Related Work & Insights¶
- vs. Scholten et al. (2025): Also addresses output-level uncertainty, but employs frequentist methods; the Bayesian approach here naturally supports sequential updating and decision-making.
- vs. Miller (2024): Discusses variance reduction through repeated generation but does not provide a formal statistical model; this paper contributes a complete Bayesian inference framework.
- vs. Hariri et al. (2025): Applies Bayesian methods to multi-class evaluation; this paper focuses on binary behavior with sequential sampling.
- Insights: The framework is directly transferable to any setting requiring behavioral evaluation of stochastic systems (e.g., agents). The sequential Thompson sampling approach could also inform benchmark construction—identifying the most discriminative prompts.
Rating¶
- Novelty: ⭐⭐⭐ The Beta-Binomial model itself is not new, but its systematic application to LLM evaluation combined with sequential sampling represents a meaningful contribution.

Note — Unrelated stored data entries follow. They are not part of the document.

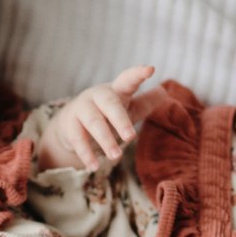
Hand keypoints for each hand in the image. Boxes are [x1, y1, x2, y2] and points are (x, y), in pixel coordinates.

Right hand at [37, 65, 162, 171]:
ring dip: (105, 140)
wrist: (70, 124)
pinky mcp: (70, 127)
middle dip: (120, 120)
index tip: (150, 69)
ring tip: (116, 157)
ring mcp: (82, 110)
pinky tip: (94, 167)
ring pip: (94, 123)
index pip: (127, 80)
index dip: (138, 74)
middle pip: (110, 104)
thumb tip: (165, 92)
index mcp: (115, 91)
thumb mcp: (126, 108)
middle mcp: (97, 96)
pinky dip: (86, 154)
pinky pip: (78, 140)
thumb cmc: (105, 114)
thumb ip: (145, 102)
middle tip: (131, 137)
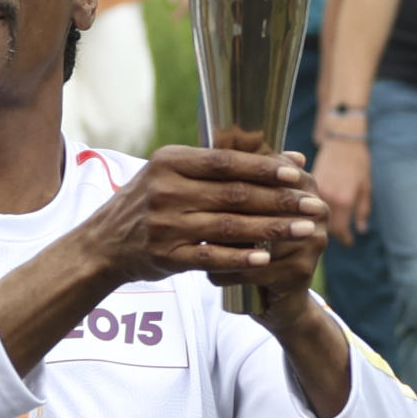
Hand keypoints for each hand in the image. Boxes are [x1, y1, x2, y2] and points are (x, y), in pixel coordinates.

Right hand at [87, 145, 327, 306]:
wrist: (103, 244)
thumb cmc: (148, 202)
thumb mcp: (170, 173)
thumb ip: (218, 167)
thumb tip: (283, 159)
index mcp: (170, 162)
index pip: (226, 162)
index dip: (264, 167)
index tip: (297, 173)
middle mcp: (167, 190)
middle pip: (234, 194)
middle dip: (279, 199)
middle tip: (313, 203)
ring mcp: (166, 225)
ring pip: (230, 226)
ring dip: (272, 229)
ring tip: (304, 230)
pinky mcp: (167, 256)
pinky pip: (212, 258)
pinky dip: (242, 258)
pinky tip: (268, 258)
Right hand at [312, 135, 370, 244]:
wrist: (342, 138)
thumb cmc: (359, 162)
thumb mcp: (366, 187)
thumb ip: (363, 210)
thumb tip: (361, 231)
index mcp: (343, 199)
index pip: (340, 230)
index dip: (345, 239)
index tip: (349, 242)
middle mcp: (326, 196)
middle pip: (323, 225)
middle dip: (331, 233)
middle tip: (339, 236)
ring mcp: (315, 189)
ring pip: (313, 214)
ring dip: (319, 221)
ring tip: (327, 224)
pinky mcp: (307, 182)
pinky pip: (307, 202)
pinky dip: (311, 208)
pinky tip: (317, 210)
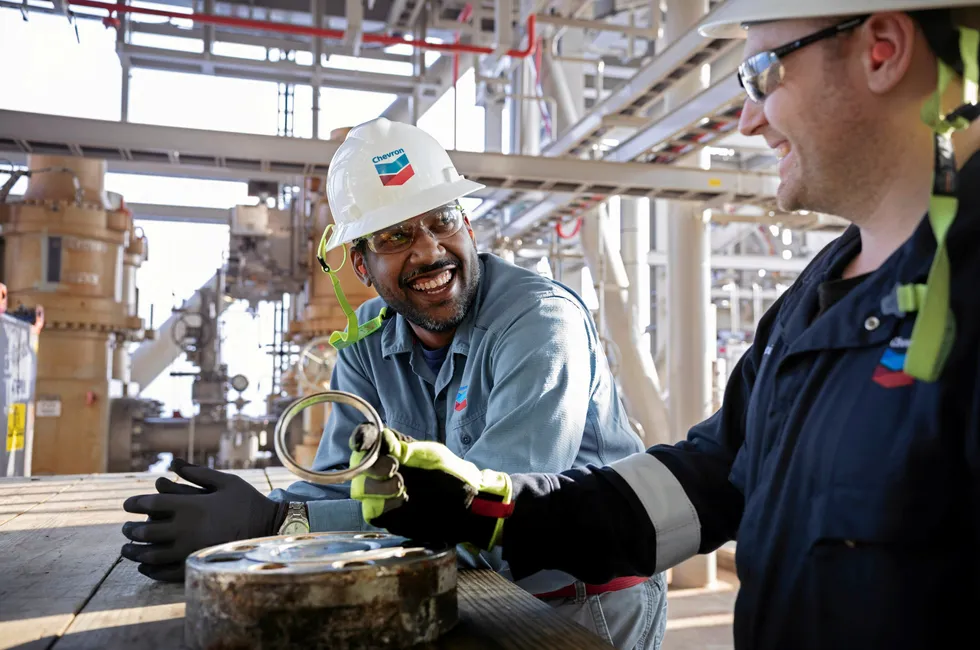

- Experimental Thoroughness: ⭐⭐⭐⭐ Two practical case studies (preference comparison + jailbreak refusal) with both batch and sequential evaluation modes compared.
- Writing Quality: ⭐⭐⭐⭐⭐ Written in a pedagogical style suited to a statistical audience, with complete and clear derivations.
- Value: ⭐⭐⭐⭐ Provides a statistically rigorous uncertainty quantification tool for LLM evaluation with strong practical utility.